I trust everybody had a nice Thanksgiving. It’s a really warm and fuzzy holiday, isn’t it? Only in America can you sit down to a great dinner with friends and family professing your love for the world one day, and beat the shit out of the guy that took Wal-Mart’s last iPod Nano from your shopping cart the next.
Ah, the Holidays. It’s such a lovely time of year. From Thanksgiving to New Year’s Eve; five weeks in our lives where we just go off the freaking deep end. We start out the five weeks spending hundreds of dollars on turkey and ham dinners. Afterwards, we complain that we spent too much, we made too much, we ate too much, and if we eat one more goddamn leftover turkey sandwich during the week we’ll throw up all over our keyboards. Then, approximately four weeks later, we are ecstatic to do it all over again.
With every Thanksgiving feast across the country, there is always one guy (usually it’s Uncle Monty), who automatically becomes a chemical engineer and starts spewing the effects of tryptophane on the brain. But, what gives us Americans our 40-day dementia is not the tryptophane. It’s actually another little known chemical called triptothemall. This is when the trouble starts.
We will buy anything and everything for people we don’t even like. During the year we will drive around for an hour searching for gas that is a penny cheaper, or not biggie size the Wendy’s because the 49 freaking cents doesn’t fit into our budget, but we will charge our credit cards up to the max to give people expensive crap they will never, ever use. You see? Dementia. Can you tell me why the hell you bought Grandma “Grand Theft Auto?” She doesn’t even have a goddamn Playstation.
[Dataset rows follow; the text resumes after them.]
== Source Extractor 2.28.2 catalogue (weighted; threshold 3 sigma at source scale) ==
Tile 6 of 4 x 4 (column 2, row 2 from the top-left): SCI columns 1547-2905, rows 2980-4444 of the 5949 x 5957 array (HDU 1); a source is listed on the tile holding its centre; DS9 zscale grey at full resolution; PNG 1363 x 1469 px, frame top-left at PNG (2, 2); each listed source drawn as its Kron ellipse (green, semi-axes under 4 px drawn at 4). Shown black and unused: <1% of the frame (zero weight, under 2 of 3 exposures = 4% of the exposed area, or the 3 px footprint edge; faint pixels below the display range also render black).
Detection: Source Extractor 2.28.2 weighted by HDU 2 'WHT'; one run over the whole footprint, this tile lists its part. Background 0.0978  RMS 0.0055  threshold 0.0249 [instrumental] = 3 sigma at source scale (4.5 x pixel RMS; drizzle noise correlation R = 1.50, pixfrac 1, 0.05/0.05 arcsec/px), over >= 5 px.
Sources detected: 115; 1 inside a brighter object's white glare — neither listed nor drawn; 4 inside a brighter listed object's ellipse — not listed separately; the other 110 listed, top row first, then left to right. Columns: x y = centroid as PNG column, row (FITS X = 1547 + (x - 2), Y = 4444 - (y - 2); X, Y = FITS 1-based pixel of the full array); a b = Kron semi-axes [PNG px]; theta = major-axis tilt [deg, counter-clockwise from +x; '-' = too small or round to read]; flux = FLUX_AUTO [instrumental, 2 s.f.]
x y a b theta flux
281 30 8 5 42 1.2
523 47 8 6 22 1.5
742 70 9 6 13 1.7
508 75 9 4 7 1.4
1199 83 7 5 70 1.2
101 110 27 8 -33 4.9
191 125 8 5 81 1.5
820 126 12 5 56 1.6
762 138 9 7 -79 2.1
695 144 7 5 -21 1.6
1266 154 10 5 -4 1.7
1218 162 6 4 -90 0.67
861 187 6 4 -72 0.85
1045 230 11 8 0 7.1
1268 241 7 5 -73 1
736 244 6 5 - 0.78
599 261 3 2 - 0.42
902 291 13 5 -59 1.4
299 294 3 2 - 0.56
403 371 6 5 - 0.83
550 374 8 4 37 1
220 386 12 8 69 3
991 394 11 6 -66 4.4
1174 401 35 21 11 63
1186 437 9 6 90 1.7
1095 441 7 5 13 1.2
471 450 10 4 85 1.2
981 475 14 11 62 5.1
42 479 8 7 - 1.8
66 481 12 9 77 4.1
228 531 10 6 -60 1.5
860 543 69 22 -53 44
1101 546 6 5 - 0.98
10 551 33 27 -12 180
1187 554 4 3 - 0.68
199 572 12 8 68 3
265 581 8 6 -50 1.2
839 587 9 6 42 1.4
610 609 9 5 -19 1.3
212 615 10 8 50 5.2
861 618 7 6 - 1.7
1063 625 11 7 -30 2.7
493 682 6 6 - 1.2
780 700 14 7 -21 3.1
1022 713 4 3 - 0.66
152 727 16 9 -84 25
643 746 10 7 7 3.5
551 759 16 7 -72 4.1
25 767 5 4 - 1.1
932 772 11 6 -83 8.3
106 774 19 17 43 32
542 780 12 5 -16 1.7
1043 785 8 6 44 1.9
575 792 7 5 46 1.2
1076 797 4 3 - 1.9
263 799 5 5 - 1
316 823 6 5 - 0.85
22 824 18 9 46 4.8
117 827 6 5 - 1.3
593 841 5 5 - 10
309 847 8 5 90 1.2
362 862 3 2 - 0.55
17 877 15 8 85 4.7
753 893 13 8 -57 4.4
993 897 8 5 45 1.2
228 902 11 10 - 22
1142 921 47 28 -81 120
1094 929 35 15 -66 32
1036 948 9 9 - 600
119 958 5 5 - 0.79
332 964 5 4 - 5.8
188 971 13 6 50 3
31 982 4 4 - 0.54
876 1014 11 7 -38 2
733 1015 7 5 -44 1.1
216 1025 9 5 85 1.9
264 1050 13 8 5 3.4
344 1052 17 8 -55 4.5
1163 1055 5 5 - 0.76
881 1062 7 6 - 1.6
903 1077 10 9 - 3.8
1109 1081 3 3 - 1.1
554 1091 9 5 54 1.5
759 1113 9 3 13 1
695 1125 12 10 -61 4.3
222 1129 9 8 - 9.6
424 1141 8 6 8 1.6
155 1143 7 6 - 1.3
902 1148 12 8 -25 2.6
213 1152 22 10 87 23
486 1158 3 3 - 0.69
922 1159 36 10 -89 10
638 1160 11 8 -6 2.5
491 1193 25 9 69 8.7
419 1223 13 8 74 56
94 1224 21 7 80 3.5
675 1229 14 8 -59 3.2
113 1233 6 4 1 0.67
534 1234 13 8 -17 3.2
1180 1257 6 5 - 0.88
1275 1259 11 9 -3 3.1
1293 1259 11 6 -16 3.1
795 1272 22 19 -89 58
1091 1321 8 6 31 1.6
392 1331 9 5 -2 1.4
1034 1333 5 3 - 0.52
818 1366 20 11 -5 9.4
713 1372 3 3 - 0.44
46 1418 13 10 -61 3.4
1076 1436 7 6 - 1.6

Our psychotic behavior continues when we go to get that beloved icon of Xmas, The Tree. Forty-seven weeks out of the year we support Greenpeace, spout our concerns over global warming, and preach to all about the effects of losing the rainforest. But once the post T-Day Delirium sets in, we go to the nearest woodlands and chop down the biggest freaking tree we see that will fit in our living room. Then, as if this craziness wasn’t enough, we will wrap this dead piece of wood and its drying leaves, with thousands of hot, little, electric lights and cords. And to top it off, where do we put this nice, pretty fire hazard? Next to the fucking fireplace. How’s that for idiocy?
So, the week after the tree fire, the gift tossing, and second expensive turkey-pooping feast, what do we do? We culminate the lunacy of this five-week festival with picking the last day of the year to get schnockered, shout epithets at Dick Clark, and make asses out of ourselves to the world. There is nothing like starting the year out with a giblet-induced upset stomach and the hangover from hell.
I don’t know about you, but this is my favorite time of year.
Happy Dementia,
~Larry
PS: A bit of advice - exchange Grandma’s Playstation game for a tennis racquet. She’ll love it. But, remind her not to jump the net. She could break a hip.